Extracted material —
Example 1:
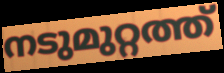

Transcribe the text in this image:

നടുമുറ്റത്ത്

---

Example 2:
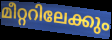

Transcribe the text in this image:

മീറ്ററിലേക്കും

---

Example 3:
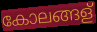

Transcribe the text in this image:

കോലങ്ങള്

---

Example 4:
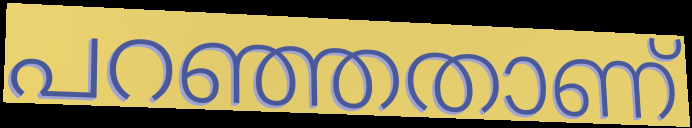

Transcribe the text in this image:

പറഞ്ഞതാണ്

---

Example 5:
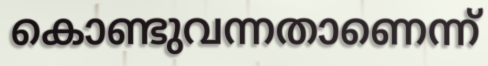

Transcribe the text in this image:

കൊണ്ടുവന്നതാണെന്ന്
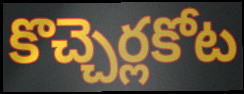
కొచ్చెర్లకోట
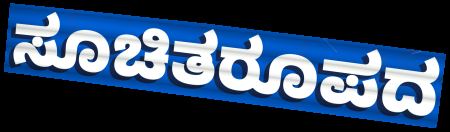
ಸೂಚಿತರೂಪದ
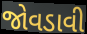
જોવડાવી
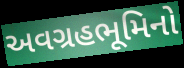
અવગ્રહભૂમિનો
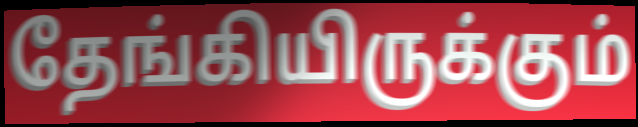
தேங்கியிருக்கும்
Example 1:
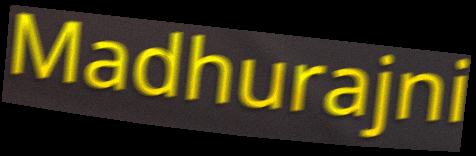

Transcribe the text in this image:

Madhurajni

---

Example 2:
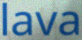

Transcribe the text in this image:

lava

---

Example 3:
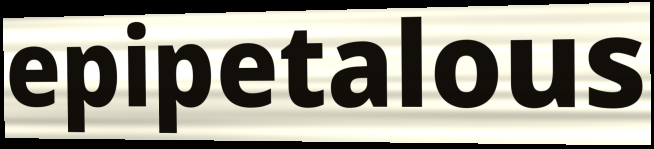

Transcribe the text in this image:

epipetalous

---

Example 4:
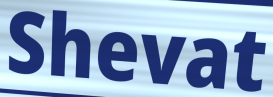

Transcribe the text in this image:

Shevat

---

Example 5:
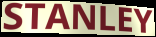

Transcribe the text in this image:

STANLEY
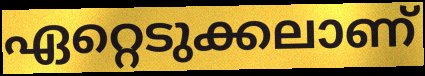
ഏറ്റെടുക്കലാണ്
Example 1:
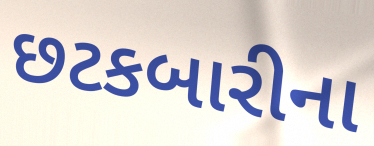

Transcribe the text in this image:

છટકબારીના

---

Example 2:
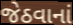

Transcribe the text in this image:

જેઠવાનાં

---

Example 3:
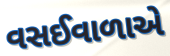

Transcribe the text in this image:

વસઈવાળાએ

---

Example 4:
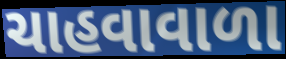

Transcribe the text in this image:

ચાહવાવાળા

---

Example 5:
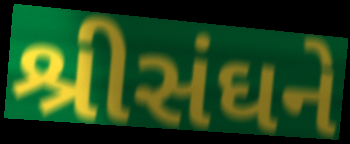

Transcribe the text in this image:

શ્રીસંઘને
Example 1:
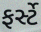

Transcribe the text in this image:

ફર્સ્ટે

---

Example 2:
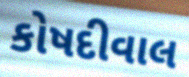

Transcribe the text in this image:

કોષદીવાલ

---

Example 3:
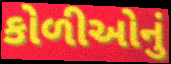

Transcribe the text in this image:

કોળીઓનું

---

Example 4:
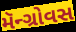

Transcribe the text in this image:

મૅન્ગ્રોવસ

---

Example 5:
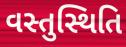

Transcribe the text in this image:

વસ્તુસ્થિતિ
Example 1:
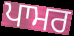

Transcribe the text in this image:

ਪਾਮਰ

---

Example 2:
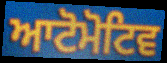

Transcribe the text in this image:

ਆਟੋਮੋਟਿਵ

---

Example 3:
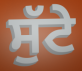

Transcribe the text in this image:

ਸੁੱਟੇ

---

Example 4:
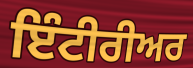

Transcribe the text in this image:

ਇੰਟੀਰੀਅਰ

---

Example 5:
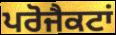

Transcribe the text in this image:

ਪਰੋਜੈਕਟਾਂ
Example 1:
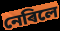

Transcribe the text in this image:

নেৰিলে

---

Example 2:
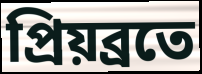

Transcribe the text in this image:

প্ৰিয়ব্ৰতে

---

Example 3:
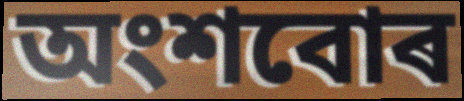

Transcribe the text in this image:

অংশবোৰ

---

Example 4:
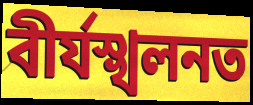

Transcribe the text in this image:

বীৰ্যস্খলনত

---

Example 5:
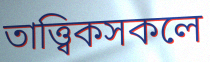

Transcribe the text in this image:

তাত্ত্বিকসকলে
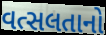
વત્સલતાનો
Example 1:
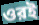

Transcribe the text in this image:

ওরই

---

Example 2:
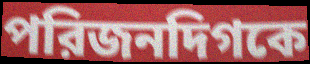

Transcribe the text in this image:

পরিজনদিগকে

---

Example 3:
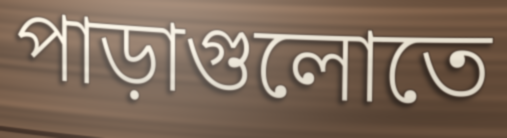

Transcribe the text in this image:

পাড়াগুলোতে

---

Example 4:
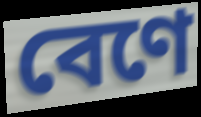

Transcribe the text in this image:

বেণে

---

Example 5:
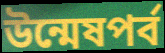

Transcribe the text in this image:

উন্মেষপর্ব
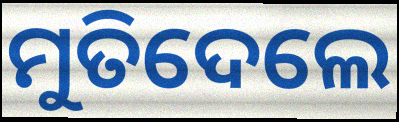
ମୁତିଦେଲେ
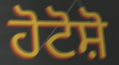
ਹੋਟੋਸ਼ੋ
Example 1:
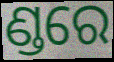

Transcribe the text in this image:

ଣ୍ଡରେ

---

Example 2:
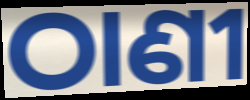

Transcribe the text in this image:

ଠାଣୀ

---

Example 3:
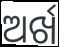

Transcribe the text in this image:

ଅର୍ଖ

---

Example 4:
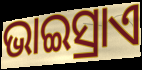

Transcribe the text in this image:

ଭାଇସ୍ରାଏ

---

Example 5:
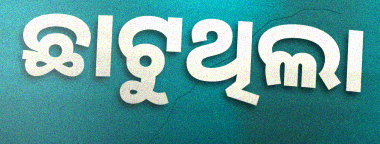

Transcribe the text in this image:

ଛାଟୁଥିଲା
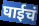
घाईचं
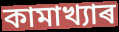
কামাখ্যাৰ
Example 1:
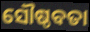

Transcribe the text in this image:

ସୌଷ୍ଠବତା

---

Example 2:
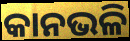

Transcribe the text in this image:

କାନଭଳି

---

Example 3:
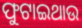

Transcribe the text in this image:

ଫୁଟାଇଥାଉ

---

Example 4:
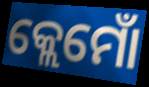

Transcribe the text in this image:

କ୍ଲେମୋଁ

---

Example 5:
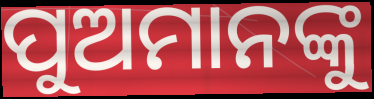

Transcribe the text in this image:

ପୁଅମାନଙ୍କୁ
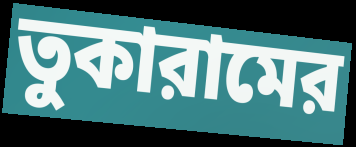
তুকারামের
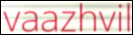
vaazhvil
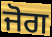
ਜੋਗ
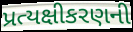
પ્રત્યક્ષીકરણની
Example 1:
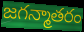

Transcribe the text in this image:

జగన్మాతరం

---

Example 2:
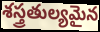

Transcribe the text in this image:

Your task — Print out every entry above without changing a word, and leave out the pictures.

Response to the task —
Example 1:

Transcribe the text in this image:

നടുമുറ്റത്ത്

---

Example 2:

Transcribe the text in this image:

മീറ്ററിലേക്കും

---

Example 3:

Transcribe the text in this image:

കോലങ്ങള്

---

Example 4:

Transcribe the text in this image:

പറഞ്ഞതാണ്

---

Example 5:

Transcribe the text in this image:

കൊണ്ടുവന്നതാണെന്ന്
కొచ్చెర్లకోట
ಸೂಚಿತರೂಪದ
જોવડાવી
અવગ્રહભૂમિનો
தேங்கியிருக்கும்
Example 1:

Transcribe the text in this image:

Madhurajni

---

Example 2:

Transcribe the text in this image:

lava

---

Example 3:

Transcribe the text in this image:

epipetalous

---

Example 4:

Transcribe the text in this image:

Shevat

---

Example 5:

Transcribe the text in this image:

STANLEY
ഏറ്റെടുക്കലാണ്
Example 1:

Transcribe the text in this image:

છટકબારીના

---

Example 2:

Transcribe the text in this image:

જેઠવાનાં

---

Example 3:

Transcribe the text in this image:

વસઈવાળાએ

---

Example 4:

Transcribe the text in this image:

ચાહવાવાળા

---

Example 5:

Transcribe the text in this image:

શ્રીસંઘને
Example 1:

Transcribe the text in this image:

ફર્સ્ટે

---

Example 2:

Transcribe the text in this image:

કોષદીવાલ

---

Example 3:

Transcribe the text in this image:

કોળીઓનું

---

Example 4:

Transcribe the text in this image:

મૅન્ગ્રોવસ

---

Example 5:

Transcribe the text in this image:

વસ્તુસ્થિતિ
Example 1:

Transcribe the text in this image:

ਪਾਮਰ

---

Example 2:

Transcribe the text in this image:

ਆਟੋਮੋਟਿਵ

---

Example 3:

Transcribe the text in this image:

ਸੁੱਟੇ

---

Example 4:

Transcribe the text in this image:

ਇੰਟੀਰੀਅਰ

---

Example 5:

Transcribe the text in this image:

ਪਰੋਜੈਕਟਾਂ
Example 1:

Transcribe the text in this image:

নেৰিলে

---

Example 2:

Transcribe the text in this image:

প্ৰিয়ব্ৰতে

---

Example 3:

Transcribe the text in this image:

অংশবোৰ

---

Example 4:

Transcribe the text in this image:

বীৰ্যস্খলনত

---

Example 5:

Transcribe the text in this image:

তাত্ত্বিকসকলে
વત્સલતાનો
Example 1:

Transcribe the text in this image:

ওরই

---

Example 2:

Transcribe the text in this image:

পরিজনদিগকে

---

Example 3:

Transcribe the text in this image:

পাড়াগুলোতে

---

Example 4:

Transcribe the text in this image:

বেণে

---

Example 5:

Transcribe the text in this image:

উন্মেষপর্ব
ମୁତିଦେଲେ
ਹੋਟੋਸ਼ੋ
Example 1:

Transcribe the text in this image:

ଣ୍ଡରେ

---

Example 2:

Transcribe the text in this image:

ଠାଣୀ

---

Example 3:

Transcribe the text in this image:

ଅର୍ଖ

---

Example 4:

Transcribe the text in this image:

ଭାଇସ୍ରାଏ

---

Example 5:

Transcribe the text in this image:

ଛାଟୁଥିଲା
घाईचं
কামাখ্যাৰ
Example 1:

Transcribe the text in this image:

ସୌଷ୍ଠବତା

---

Example 2:

Transcribe the text in this image:

କାନଭଳି

---

Example 3:

Transcribe the text in this image:

ଫୁଟାଇଥାଉ

---

Example 4:

Transcribe the text in this image:

କ୍ଲେମୋଁ

---

Example 5:

Transcribe the text in this image:

ପୁଅମାନଙ୍କୁ
তুকারামের
vaazhvil
ਜੋਗ
પ્રત્યક્ષીકરણની
Example 1:

Transcribe the text in this image:

జగన్మాతరం

---

Example 2:

Transcribe the text in this image:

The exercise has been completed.